BALLARAT North Primary School pupils literally got a helping hand to keep themselves safe yesterday.
The grades three to six pupils were told to have a handful of relatives or family friends they could turn to if they were in danger by child safety advocates Bruce and Denise Morcombe.
The Morcombes lost their son Daniel, 13, in December 2003 after he was abducted from a Queensland bus stop.
“Daniel felt safe minute by minute, hour by hour, day by day,” Mr Morcombe said.
“But within one hour of shutting the front door and walking to the bus stop, he was in a situation he couldn’t control.”
The pupils were told to “Recognise, React and Report”, recognising danger signs, reacting quickly to them and reporting any incidents to an adult.
They were also advised to shout “no, my body belongs to me” and work out a family password for safety reasons, such as a stranger saying he’d been sent to pick them up.

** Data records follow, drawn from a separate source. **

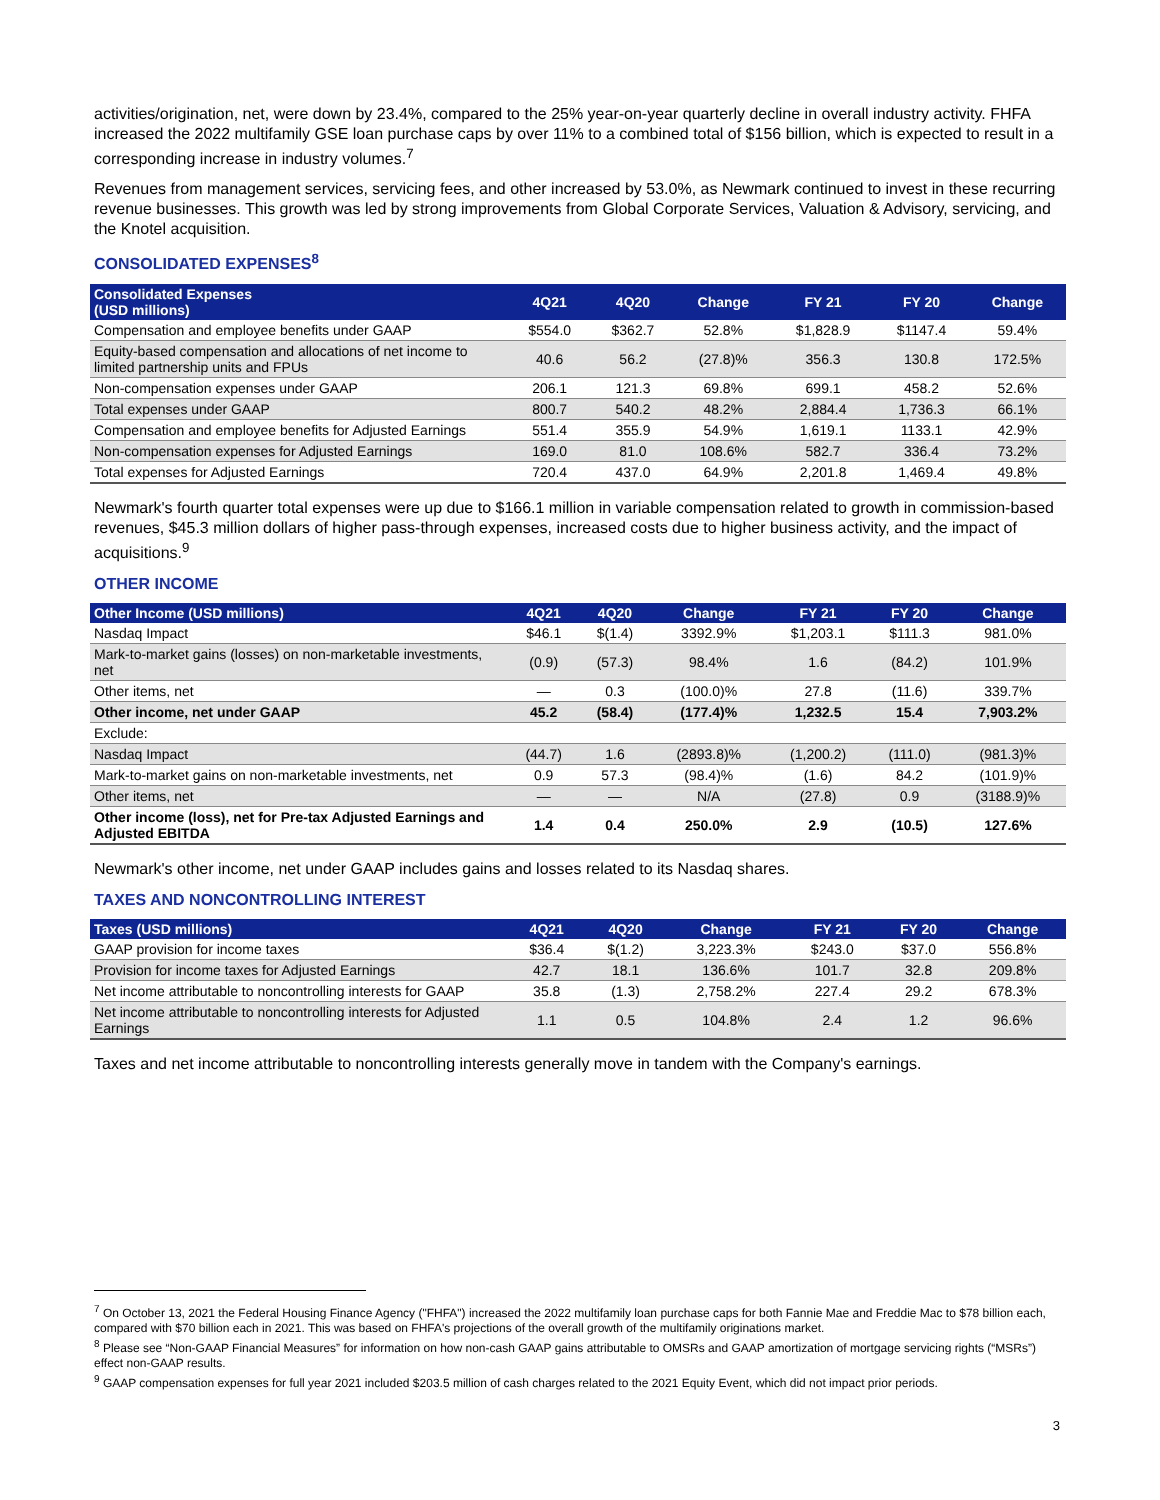activities/origination, net, were down by 23.4%, compared to the 25% year-on-year quarterly decline in overall industry activity. FHFA increased the 2022 multifamily GSE loan purchase caps by over 11% to a combined total of $156 billion, which is expected to result in a corresponding increase in industry volumes.<sup>7</sup>
Revenues from management services, servicing fees, and other increased by 53.0%, as Newmark continued to invest in these recurring revenue businesses. This growth was led by strong improvements from Global Corporate Services, Valuation & Advisory, servicing, and the Knotel acquisition.
CONSOLIDATED EXPENSES<sup>8</sup>
| Consolidated Expenses (USD millions) | 4Q21 | 4Q20 | Change | FY 21 | FY 20 | Change |
| --- | --- | --- | --- | --- | --- | --- |
| Compensation and employee benefits under GAAP | $554.0 | $362.7 | 52.8% | $1,828.9 | $1147.4 | 59.4% |
| Equity-based compensation and allocations of net income to limited partnership units and FPUs | 40.6 | 56.2 | (27.8)% | 356.3 | 130.8 | 172.5% |
| Non-compensation expenses under GAAP | 206.1 | 121.3 | 69.8% | 699.1 | 458.2 | 52.6% |
| Total expenses under GAAP | 800.7 | 540.2 | 48.2% | 2,884.4 | 1,736.3 | 66.1% |
| Compensation and employee benefits for Adjusted Earnings | 551.4 | 355.9 | 54.9% | 1,619.1 | 1133.1 | 42.9% |
| Non-compensation expenses for Adjusted Earnings | 169.0 | 81.0 | 108.6% | 582.7 | 336.4 | 73.2% |
| Total expenses for Adjusted Earnings | 720.4 | 437.0 | 64.9% | 2,201.8 | 1,469.4 | 49.8% |
Newmark's fourth quarter total expenses were up due to $166.1 million in variable compensation related to growth in commission-based revenues, $45.3 million dollars of higher pass-through expenses, increased costs due to higher business activity, and the impact of acquisitions.<sup>9</sup>
OTHER INCOME
| Other Income (USD millions) | 4Q21 | 4Q20 | Change | FY 21 | FY 20 | Change |
| --- | --- | --- | --- | --- | --- | --- |
| Nasdaq Impact | $46.1 | $(1.4) | 3392.9% | $1,203.1 | $111.3 | 981.0% |
| Mark-to-market gains (losses) on non-marketable investments, net | (0.9) | (57.3) | 98.4% | 1.6 | (84.2) | 101.9% |
| Other items, net | — | 0.3 | (100.0)% | 27.8 | (11.6) | 339.7% |
| Other income, net under GAAP | 45.2 | (58.4) | (177.4)% | 1,232.5 | 15.4 | 7,903.2% |
| Exclude: | | | | | | |
| Nasdaq Impact | (44.7) | 1.6 | (2893.8)% | (1,200.2) | (111.0) | (981.3)% |
| Mark-to-market gains on non-marketable investments, net | 0.9 | 57.3 | (98.4)% | (1.6) | 84.2 | (101.9)% |
| Other items, net | — | — | N/A | (27.8) | 0.9 | (3188.9)% |
| Other income (loss), net for Pre-tax Adjusted Earnings and Adjusted EBITDA | 1.4 | 0.4 | 250.0% | 2.9 | (10.5) | 127.6% |
Newmark's other income, net under GAAP includes gains and losses related to its Nasdaq shares.
TAXES AND NONCONTROLLING INTEREST
| Taxes (USD millions) | 4Q21 | 4Q20 | Change | FY 21 | FY 20 | Change |
| --- | --- | --- | --- | --- | --- | --- |
| GAAP provision for income taxes | $36.4 | $(1.2) | 3,223.3% | $243.0 | $37.0 | 556.8% |
| Provision for income taxes for Adjusted Earnings | 42.7 | 18.1 | 136.6% | 101.7 | 32.8 | 209.8% |
| Net income attributable to noncontrolling interests for GAAP | 35.8 | (1.3) | 2,758.2% | 227.4 | 29.2 | 678.3% |
| Net income attributable to noncontrolling interests for Adjusted Earnings | 1.1 | 0.5 | 104.8% | 2.4 | 1.2 | 96.6% |
Taxes and net income attributable to noncontrolling interests generally move in tandem with the Company's earnings.
<sup>7</sup> On October 13, 2021 the Federal Housing Finance Agency ("FHFA") increased the 2022 multifamily loan purchase caps for both Fannie Mae and Freddie Mac to $78 billion each, compared with $70 billion each in 2021. This was based on FHFA's projections of the overall growth of the multifamily originations market.
<sup>8</sup> Please see “Non-GAAP Financial Measures” for information on how non-cash GAAP gains attributable to OMSRs and GAAP amortization of mortgage servicing rights (“MSRs”) effect non-GAAP results.
<sup>9</sup> GAAP compensation expenses for full year 2021 included $203.5 million of cash charges related to the 2021 Equity Event, which did not impact prior periods.
3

Mrs Morcombe also spoke about the dangers of the internet.
“Most people in the community are good, not everyone driving past you in a car is an abductor, but you need to be observant and to trust your instincts,” Mrs Morcombe said.
Mr Morcombe finished the presentation by saying what he would now advise Daniel if he could have spoken to him on December 7, 2003 as he left home to get a haircut and buy Christmas presents.
“If I had one message to keep him safe, it would have been “Recognise, React and Report,” he said.
Ballarat North Primary School Student Representative Council president Bella Rizzoli said she found the presentation very interesting.
“I learnt that if you’re in danger, you always need to run to a safe location,” Bella said.
The school raised $500 for the Daniel Morcombe Foundation through a sports colour day last week.
A national day of child safety action, “Day for Daniel”, will be held on October 25 across Australia.